I hesitate before taking my first sip. “I feel guilty for being out having a good time on the very night Sally Anne’s wedding got derailed by a murder. Of her groom’s nephew, no less.”
“Well, get out your cell phone and call her,” Shanelle says. “Invite her to join us. You wouldn’t mind, would you, Mrs. Przybyszewski?” She whips off those syllables like nobody’s business.
My mother emits a grudging “It’s okay with me” and I phone Sally Anne.
“Yeah?” she answers. She sounds as morose as one would expect.
“It’s Happy. We’re at that all-white bar on the lobby level and wonder if you’d like to join us. And Frank, too,” I add, though I’d rather it were just us girls.
“I’m in no mood. And Frank’s gone back to his apartment. He said he needed to clear his head.”
I frown. “Frank’s not with you?”
My mother slaps the bar. “What did I tell you?” she bleats, loud enough for every bar patron and Sally Anne to hear.
I mouth a silent ssshhh though I don’t like the sound of this, either. As far as I’m concerned, the two halves of this couple should be comforting one another on this tragic night. I do, however, try to be sympathetic. “He must be so broken up about Danny.”
Sally Anne grows animated. “Not to mention that that Perelli broad put him through the wringer! She’s got some nerve.”
I’m thinking Detective Perelli might be considering Frank Richter a person of interest. After all, he was right next to Danny when the murder occurred, and the two have years of perhaps tortured history.
“Appreciate the call, Happy,” Sally Anne goes on, “but I ain’t got it in me tonight,” and she hangs up.
“That’s the problem with some of these women, particularly late in life,” my mother asserts as I return my cell to my clutch. “They’re so desperate to get hitched, they’re willing to marry some bum they don’t know bubkis about.”
“My mother thinks Frank did it,” I inform Shanelle, “if you couldn’t tell.”
“He, what?” my mom goes on. “He gives massages for a living? How does that pay compared to Sally Anne who is the proprietor of her own pageant-wear business?”
“So you think he wants to marry her for her money?” Shanelle asks.

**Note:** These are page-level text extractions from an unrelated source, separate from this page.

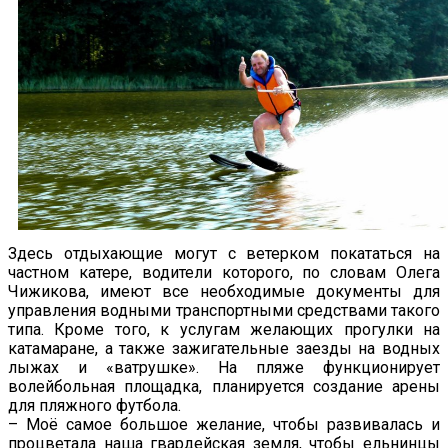
Здесь отдыхающие могут с ветерком покататься на
частном катере, водители которого, по словам Олега
Чижикова, имеют все необходимые документы для
управления водными транспортными средствами такого
типа. Кроме того, к услугам желающих прогулки на
катамаране, а также зажигательные заезды на водных
лыжах и «ватрушке». На пляже функционирует
волейбольная площадка, планируется создание арены
для пляжного футбола.
– Моё самое большое желание, чтобы развивалась и
процветала наша гвардейская земля, чтобы ельнинцы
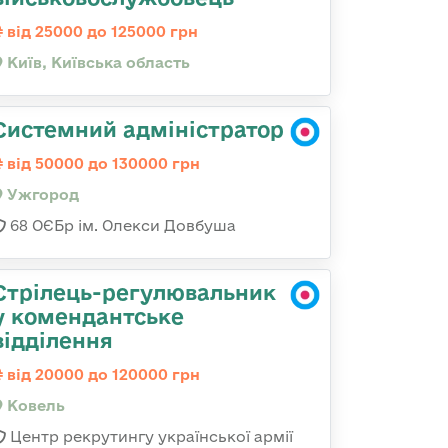
від 25000 до 125000 грн
Київ, Київська область
Системний адміністратор
від 50000 до 130000 грн
Ужгород
68 ОЄБр ім. Олекси Довбуша
Стрілець-регулювальник
у комендантське
відділення
від 20000 до 120000 грн
Ковель
Центр рекрутингу української армії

“Darn tootin’.” My mother hiccups. I’m thinking the rum in her Zombie is beginning to take effect.
I weigh in. “Even if Frank does want to marry Sally Anne for her money, that doesn’t mean he murdered his nephew. Why would he pick Danny to be his best man if he wanted to kill him?”
“To throw everybody off,” Shanelle suggests. “Or maybe their relationship just lately went sour. And Frank figured, if I ice him at the wedding, with a gazillion people around, the cops’ll have plenty of suspects. They won’t home in on me.”
It occurs to me that the murderer may not have had anything to do with the wedding. Anybody could have marched into that chapel and done the deed.
“How weird is it,” I ask, “that Danny had a black eye? Who gets a black eye right before they’re supposed to stand up at a wedding?”